### [DATA LISTING]
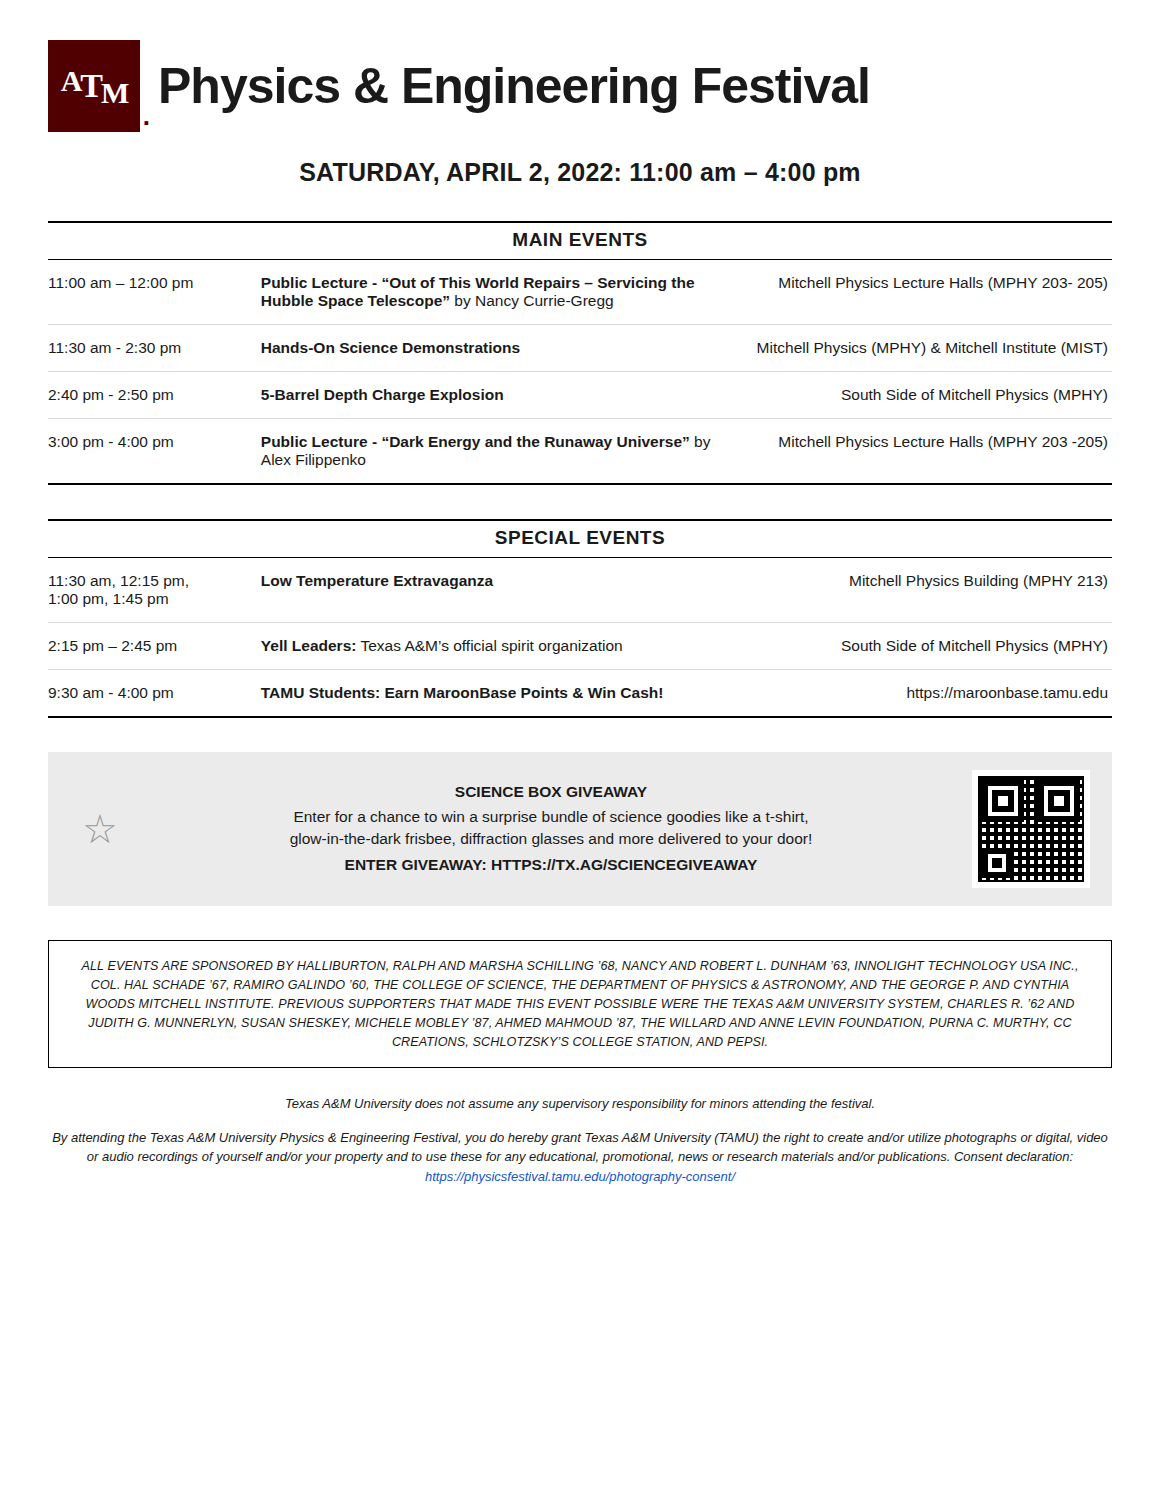ATM
.
Physics & Engineering Festival
SATURDAY, APRIL 2, 2022: 11:00 am – 4:00 pm
MAIN EVENTS
| 11:00 am – 12:00 pm | Public Lecture - “Out of This World Repairs – Servicing the Hubble Space Telescope” by Nancy Currie-Gregg | Mitchell Physics Lecture Halls (MPHY 203- 205) |
| 11:30 am - 2:30 pm | Hands-On Science Demonstrations | Mitchell Physics (MPHY) & Mitchell Institute (MIST) |
| 2:40 pm - 2:50 pm | 5-Barrel Depth Charge Explosion | South Side of Mitchell Physics (MPHY) |
| 3:00 pm - 4:00 pm | Public Lecture - “Dark Energy and the Runaway Universe” by Alex Filippenko | Mitchell Physics Lecture Halls (MPHY 203 -205) |
SPECIAL EVENTS
| 11:30 am, 12:15 pm, 1:00 pm, 1:45 pm | Low Temperature Extravaganza | Mitchell Physics Building (MPHY 213) |
| 2:15 pm – 2:45 pm | Yell Leaders: Texas A&M’s official spirit organization | South Side of Mitchell Physics (MPHY) |
| 9:30 am - 4:00 pm | TAMU Students: Earn MaroonBase Points & Win Cash! | https://maroonbase.tamu.edu |
☆
SCIENCE BOX GIVEAWAY Enter for a chance to win a surprise bundle of science goodies like a t-shirt,
glow-in-the-dark frisbee, diffraction glasses and more delivered to your door! ENTER GIVEAWAY: HTTPS://TX.AG/SCIENCEGIVEAWAY
All events are sponsored by Halliburton, Ralph and Marsha Schilling ’68, Nancy and Robert L. Dunham ’63, Innolight Technology USA Inc., Col. Hal Schade ’67, Ramiro Galindo ’60, the College of Science, the Department of Physics & Astronomy, and the George P. and Cynthia Woods Mitchell Institute. Previous supporters that made this event possible were the Texas A&M University System, Charles R. ’62 and Judith G. Munnerlyn, Susan Sheskey, Michele Mobley ’87, Ahmed Mahmoud ’87, the Willard and Anne Levin Foundation, Purna C. Murthy, CC Creations, Schlotzsky’s College Station, and Pepsi.
Texas A&M University does not assume any supervisory responsibility for minors attending the festival.
By attending the Texas A&M University Physics & Engineering Festival, you do hereby grant Texas A&M University (TAMU) the right to create and/or utilize photographs or digital, video or audio recordings of yourself and/or your property and to use these for any educational, promotional, news or research materials and/or publications. Consent declaration: https://physicsfestival.tamu.edu/photography-consent/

### [TASK STATEMENT]
Go through the records above and copy every line with the word "Engineering".

### [EXERCISE ANSWER]
Physics & Engineering Festival
By attending the Texas A&M University Physics & Engineering Festival, you do hereby grant Texas A&M University (TAMU) the right to create and/or utilize photographs or digital, video or audio recordings of yourself and/or your property and to use these for any educational, promotional, news or research materials and/or publications. Consent declaration: https://physicsfestival.tamu.edu/photography-consent/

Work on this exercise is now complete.